Right now, there are dozens of ads airing on a handful of stations in your area, perhaps every single one, schilling pain drugs. I tend to change the channel when these magic pills are advertised. Nothing cures pain, it just blocks the signals to the brain. “My Fibromyalgia pain has hampered my life, until I found this pill and became an above average American with no pain who can do it all, this pill turns you into Super cripple and has a musical name to boot! Try Elyricembril today.”
The expectation that these commercials set is unrealistic. I used to hold out hope that a pain pill would come along and take the ache out of my joints, or a pill would make it where my joints would stop dislocating. Tonight, I moved my pillow two inches and dislocated my right shoulder. Right then, a Lyrica commercial came on. I couldn’t change the channel, and saw a bunch of white privilege added in to boot. Not only is this woman schilling a drug, but, her family is all happy, has everything they need despite her invisible illness. There is no suffering all because of their magic little pill. This woman is blonde, thin, and has no needs beyond their pill.
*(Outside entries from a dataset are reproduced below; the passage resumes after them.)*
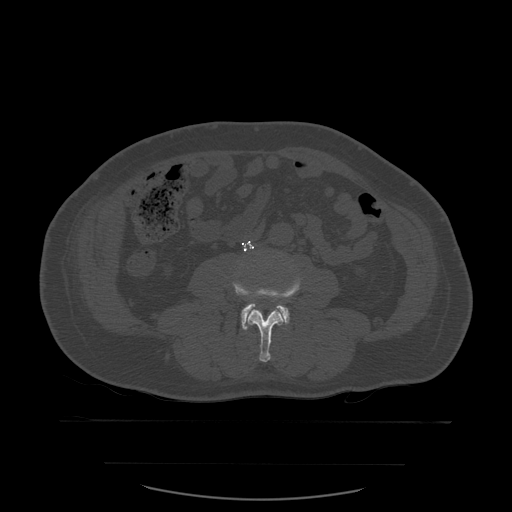
CT including the spine, one axial slice. Position 182 of 590 along the scan axis. Bone window (W 1800 / L 400 HU). 1.25 mm slice thickness. 512 × 512 image matrix, field of view 479 × 479 mm. Patient age 71 years. Case-level facts recorded for this patient, not image findings: primary cancer: lung; vertebrae with lytic lesions (as recorded): T1, T2, L5, S1.
Annotated regions visible in this slice (semi-automatically segmented with operator editing):
- L3 vertebra: bounding box (x1, y1, x2, y2) in pixels: (233, 272, 302, 363)
- L4 vertebra: (241, 303, 290, 330)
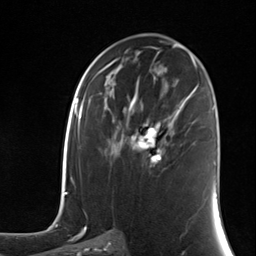
Breast MRI (dynamic contrast-enhanced), one axial slice; position 70 of 124 along the scan axis; cropped to one breast; dynamic contrast-enhanced series, time point 2 of 7 at this slice position (early post-contrast); 3 T; TE 1.8 ms, TR 4.7 ms; 1.3 mm slice thickness; 256 × 256 image matrix. Female patient.
Structures marked on this image (semi-automatically segmented with operator editing):
- enhancing-tissue mask used for the functional tumour volume (all voxels passing the contrast-enhancement thresholds inside the analysis volume; usually the tumour): box from (x=137, y=120) to (x=172, y=167) px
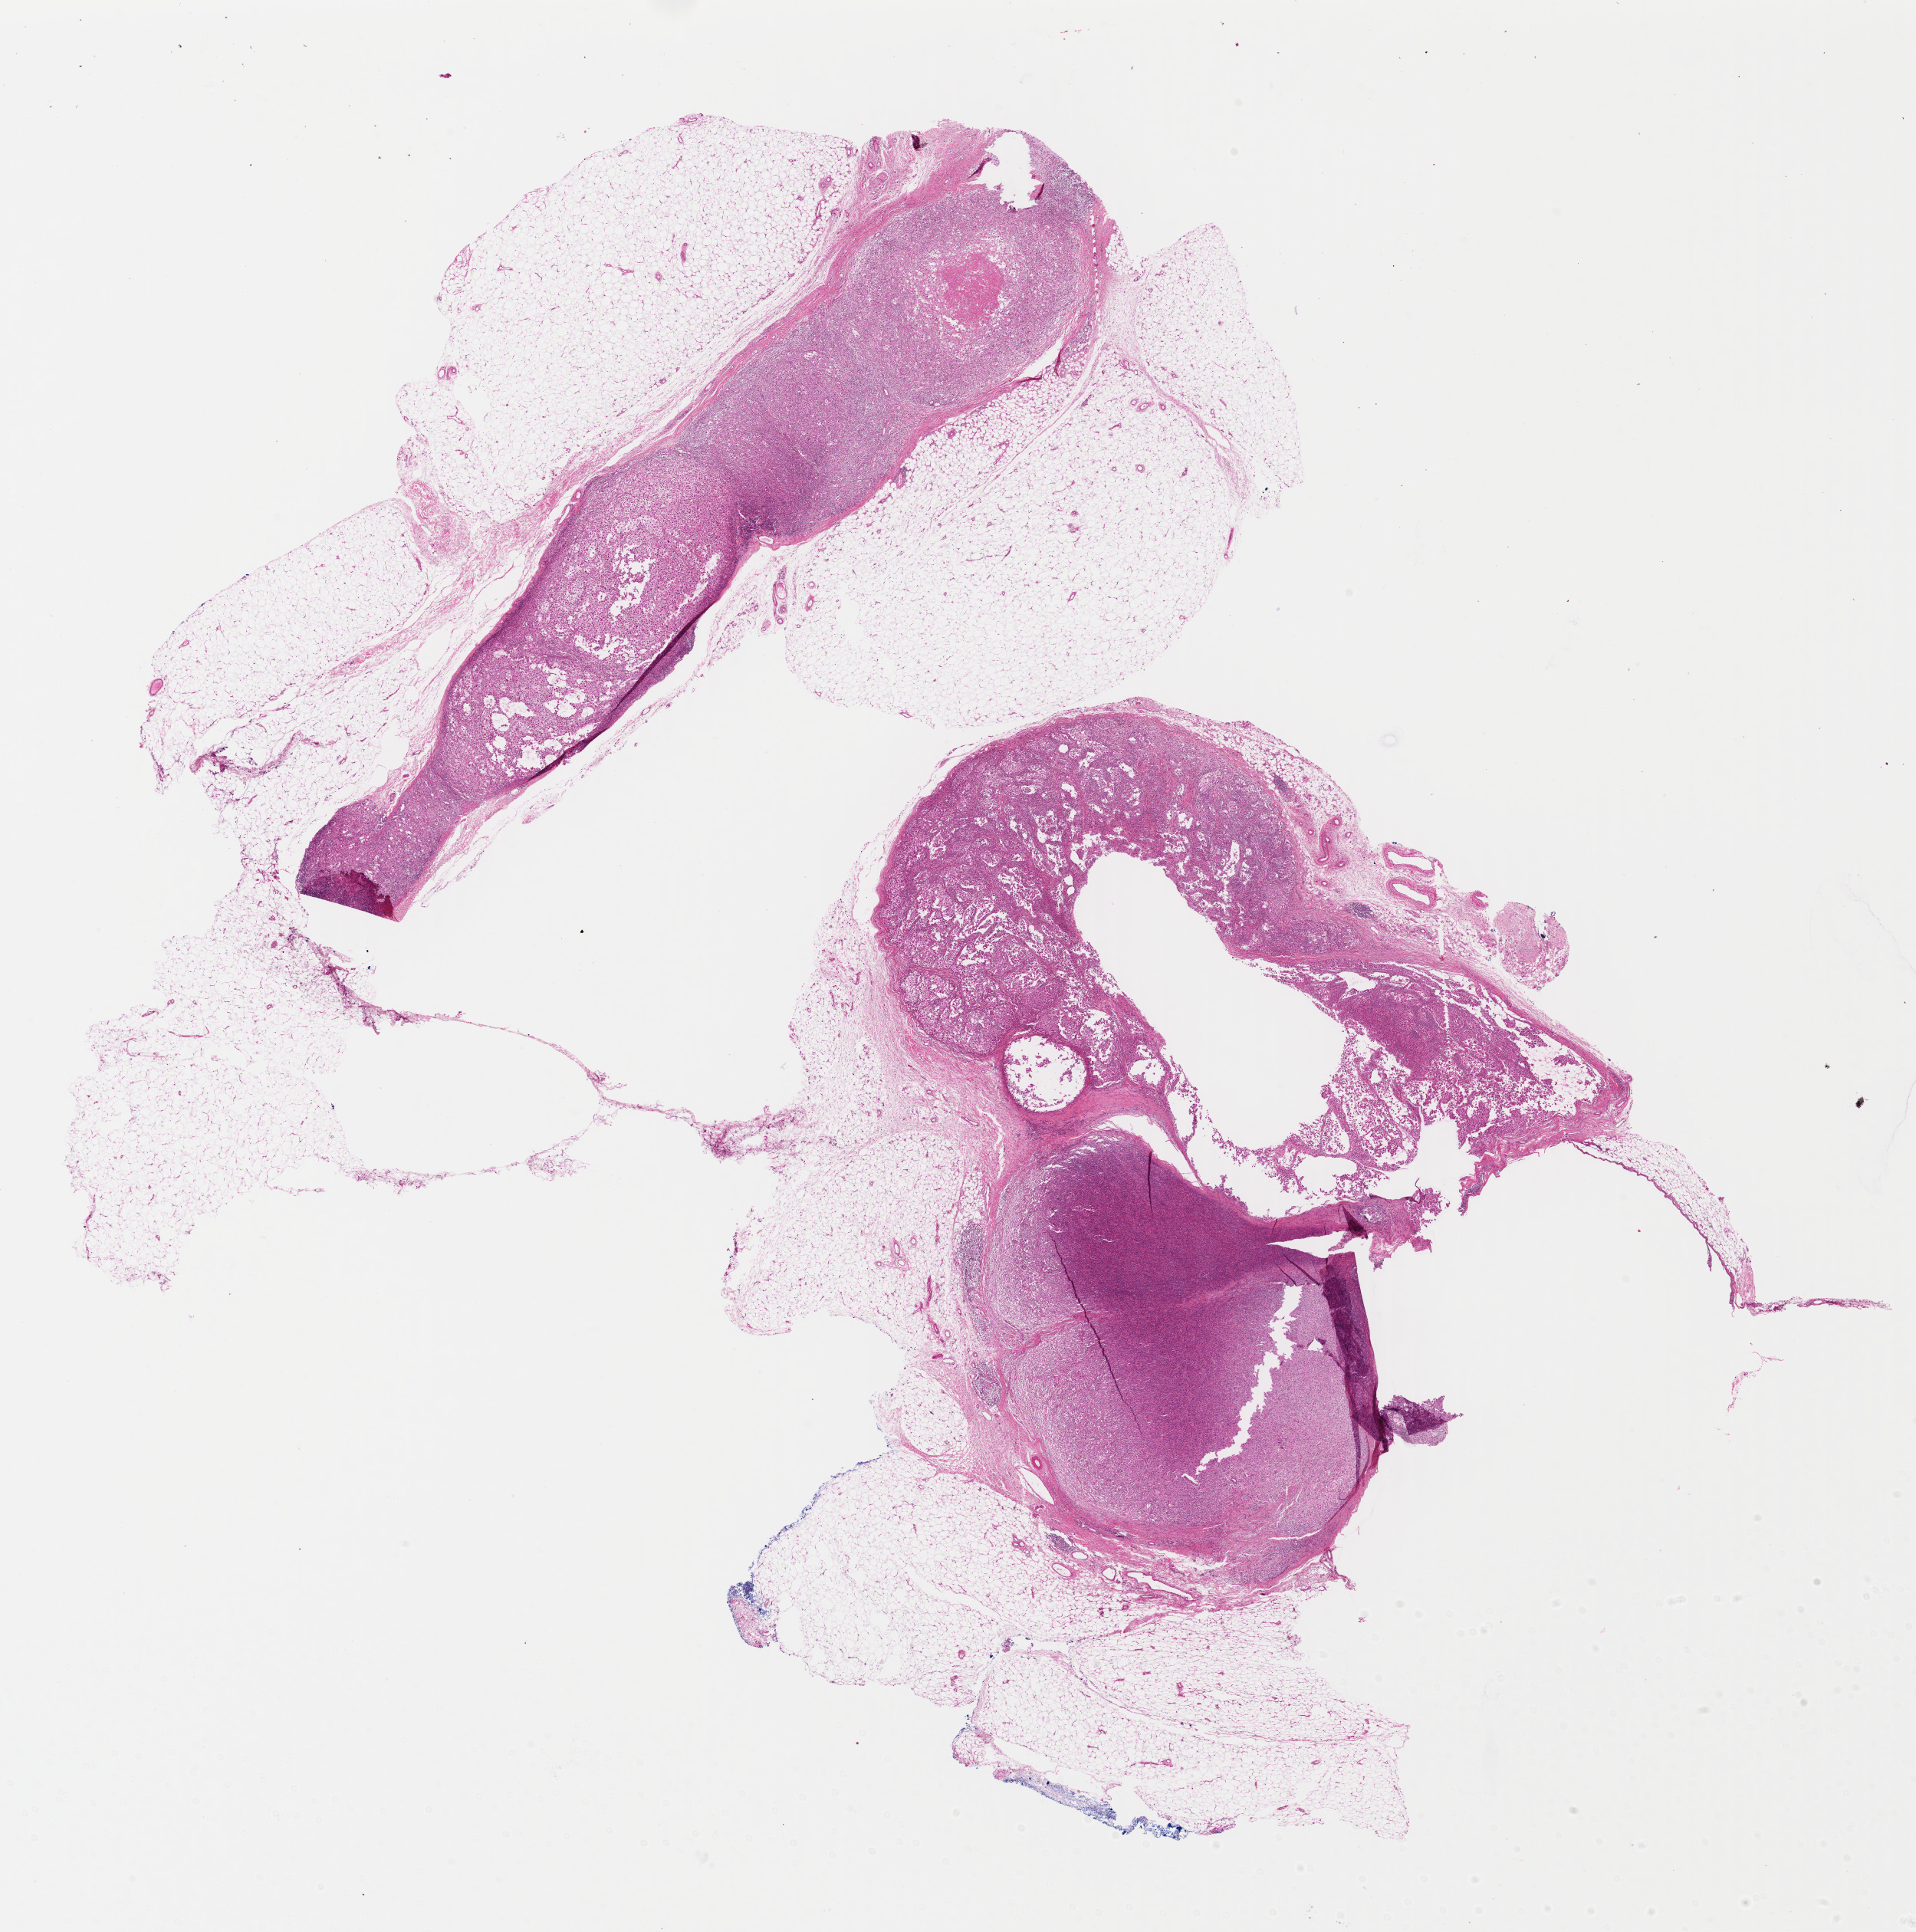
Hematoxylin and eosin (H&E) stained whole-slide image — a low-resolution overview of the entire scanned area, about 19.6 x 19.8 mm, FFPE section, primary tumour sample from the skin. Female, age 54 years at initial diagnosis.
- diagnosis: Malignant melanoma, NOS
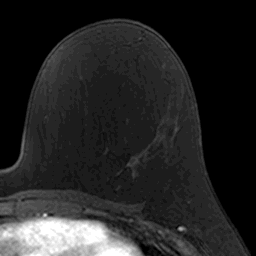
Breast MRI, one axial slice; position 87 of 160 along the scan axis; cropped to one breast; dynamic contrast-enhanced series, time point 2 of 7 at this slice position (early post-contrast); 3 T; TE 1.7 ms, TR 4 ms; 1 mm slice thickness; 256 × 256 image matrix, field of view 160 × 160 mm. Female patient.
Outlined on this slice (semi-automatically segmented with operator editing):
- enhancing-tissue mask used for the functional tumour volume (all voxels passing the contrast-enhancement thresholds inside the analysis volume; usually the tumour): box from (x=107, y=125) to (x=160, y=190) px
The reality is so different. All these commercials do is add to the sense of defeat that a person with a disability faces. Those who are the hardest hit have no diagnosis, their bodies just fail. They do not get the luxury of knowing why. My list of medical labels is a luxury, I do take it for granted, but it is worse for those with no labels, no treatment, and often no job or home.
A part of me yearns for socialized medicine, with our government understanding the need for medical care for everyone. This would mean my caregiver would not have to ignore those aches and pains he feels daily, that to me indicate that there is likely a problem. As the depression that we are in, it is not a recession that is merely denial by wealthy men who fear the truth, gets worse so increases the amount of untreated medical ailments. Some include the diagnosed but many are ignoring small injuries tearing themselves apart and whispering in their minds, “When this recession ends, I’ll get a magic pill.”
There is no magic pill. There is nothing that takes away the pain. There is nothing that can cure you if you get sick enough. Sometimes you are just born sick. You do deserve medical care, but, turn off the commercials. The medicine that works best for many is not new, but is older medication ignored until nothing sold on TV, written on a pen, or advertised to doctors who are often paid to give out these pills works. There is no magic pill. There is no Truth in Advertising.
I might sound bitter, as I lay here writing. I feel pain in my body with every breath. I know there is no cure. There is no end for my pain. It has gotten worse through my life, each day it gets worse. I have tried everything, and usually once this is revealed my doctors give up. I have not given up. I am far from bitter. I am merely growling at a threat. The threat that kills hope, the threat that removes treatment, and the threat that further disables the mind. There is no magic pill.
If you are reading this, feeling alone, and need support. There is that. Not only are there support groups everywhere, but, you can contact me via my blog either in the form of a comment or using the contact form and I will talk with you. Friendship is free, and is often the best thing for those in pain. You aren’t alone. There may be no magic pill, but, that does not mean there is no hope. If you are reading this and have been feeling the ache of frustration, anger, or sorrow knowing someone else may see these advertisements and feel false hope then the crash that comes after, reach out. After all, if we save ourselves, support ourselves, or merely even convince a doctor to try something old, we win. There are many ways to lose, and the magic pill is one of them.